Required action A -
In the article on the Yemen war crimes investigation, what was the vote count on the resolution that renewed the investigation?
Required action B -
Summarize the article on the Yemen war crimes investigation in two sentences.

Extract provided -
UN Human Rights Council extends Yemen war crimes investigation
The United Nations Human Rights Council voted to extend an international probe of alleged war crimes committed in Yemen despite strong opposition from Saudi Arabia and several of its allies.
Nations voted 21 to 8, with 18 abstentions, in favor of a resolution that renewed the U.N.-backed investigation for a year. Last month, investigators detailed evidence of possible war crimes committed in Yemen by both the Saudi-backed coalition and the Houthi rebels supported by Iran.
Burundi, China, Cuba, Egypt, Pakistan, Saudi Arabia, the United Arab Emirates and Venezuela voted against the extension.
#HRC39 adopts RES on #HumanRights situation in #Yemen Extends mandate of Group of Eminent Experts for 1year +report at #HRC42. Requests @UNHumanRights #HC to provide assistance, advice & support to enable National Commission of Inquiry to complete its work HC report #HRC40 #HRC42 pic.twitter.com/RPA2l6ai0Z
— United Nations Human Rights Council (@UN_HRC) September 28, 2018
Earlier on Friday, the coalition criticized the U.N. human rights mission in Yemen, and said any extension should be a matter for the Yemeni government. which announced on Thursday that it was ending cooperation with the U.N. investigation into suspected war crimes.
The Arab group in the rights council had backed a rival text that called on Yemen’s national human rights commission to take charge of future investigations of the conflict.
In their first report issued last month, the U.N.’s Group of Independent Eminent International and Regional Experts said they had “reasonable grounds to believe that the parties to the armed conflict in Yemen have committed a substantial number of violations of international humanitarian law.”
Many of these violations may amount to “war crimes” the 41-page report said, adding that the investigators had identified a number of alleged perpetrators.

Excerpted data -
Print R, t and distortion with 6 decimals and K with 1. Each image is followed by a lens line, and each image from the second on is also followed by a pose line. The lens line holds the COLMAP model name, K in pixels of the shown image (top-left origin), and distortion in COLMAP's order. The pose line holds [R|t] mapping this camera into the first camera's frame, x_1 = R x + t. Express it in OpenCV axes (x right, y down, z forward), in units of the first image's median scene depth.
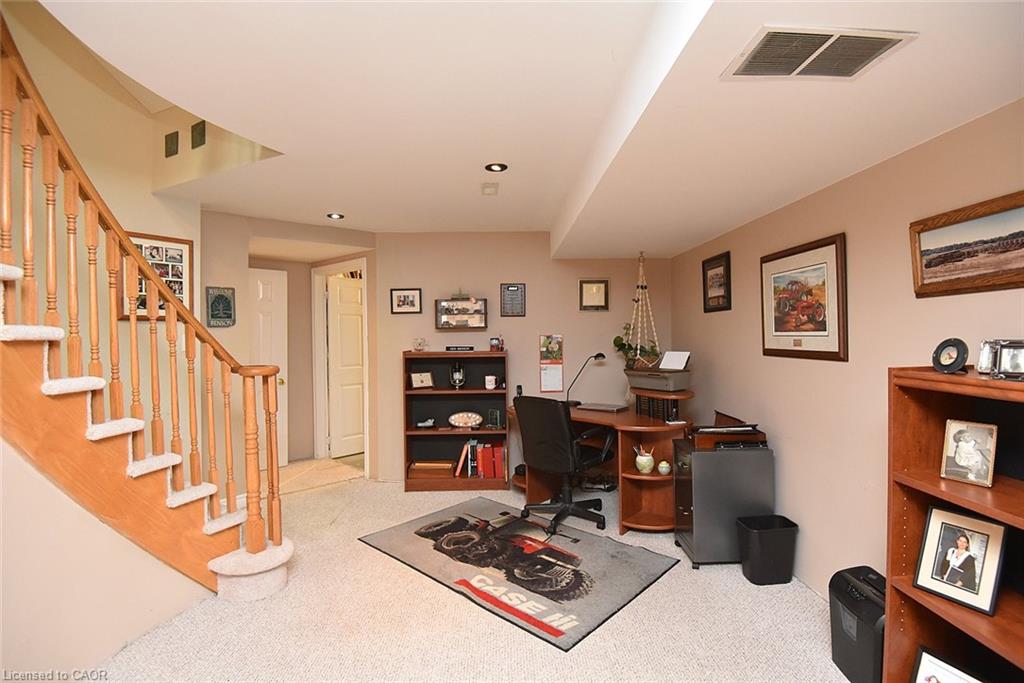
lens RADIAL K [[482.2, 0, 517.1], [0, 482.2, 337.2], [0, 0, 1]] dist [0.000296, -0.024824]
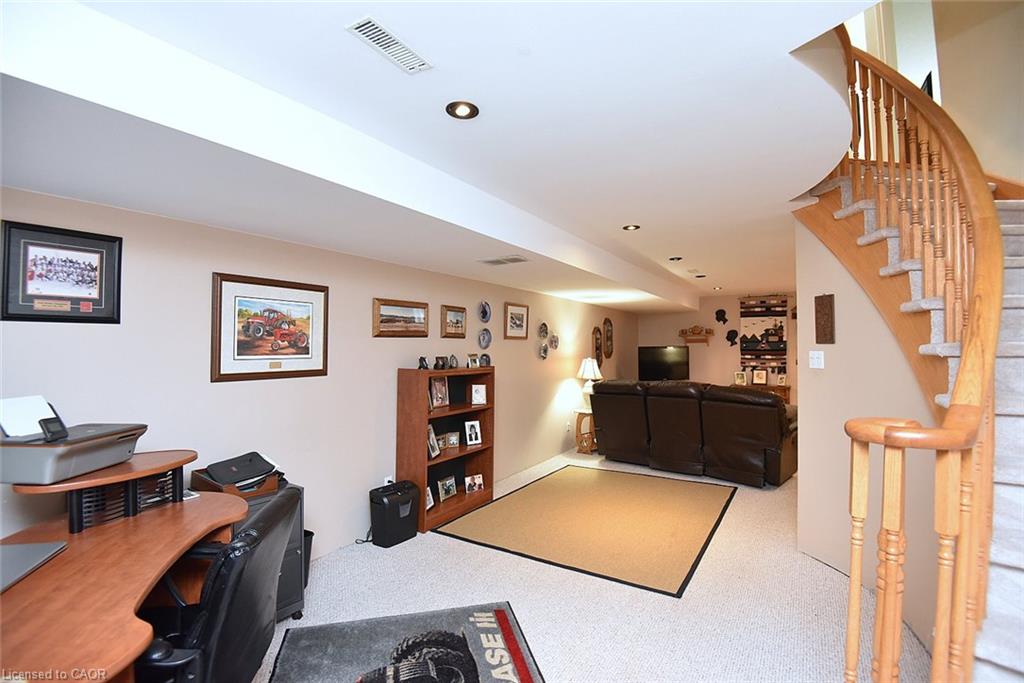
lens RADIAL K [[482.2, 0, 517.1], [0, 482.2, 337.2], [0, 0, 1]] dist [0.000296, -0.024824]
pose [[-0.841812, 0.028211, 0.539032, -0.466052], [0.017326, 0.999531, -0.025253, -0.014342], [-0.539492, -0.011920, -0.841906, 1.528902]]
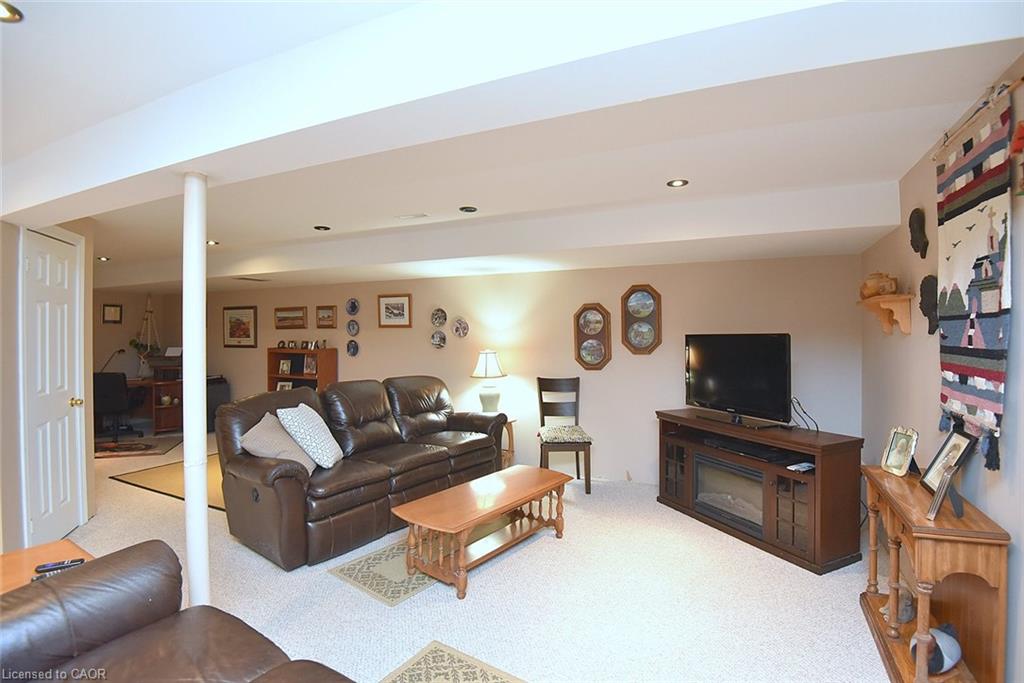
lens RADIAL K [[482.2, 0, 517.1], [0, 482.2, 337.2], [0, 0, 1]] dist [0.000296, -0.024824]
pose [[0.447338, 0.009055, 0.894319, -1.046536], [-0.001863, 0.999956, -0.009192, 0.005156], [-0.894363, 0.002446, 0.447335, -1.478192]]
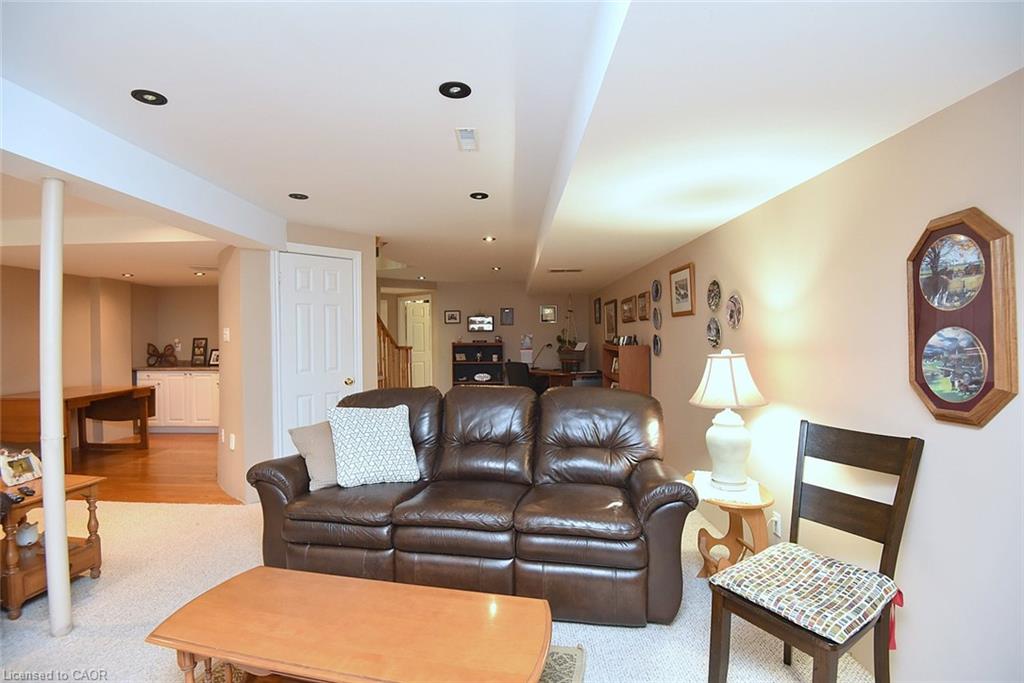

Task answer A -
21 to 8, with 18 abstentions

Task answer B -
The United Nations Human Rights Council voted 21 to 8, with 18 abstentions, to renew the U.N.-backed investigation of alleged war crimes in Yemen for a year, despite strong opposition from Saudi Arabia and several of its allies. In their first report, the investigators said they had reasonable grounds to believe that the parties to the conflict had committed a substantial number of violations of international humanitarian law, many of which may amount to war crimes.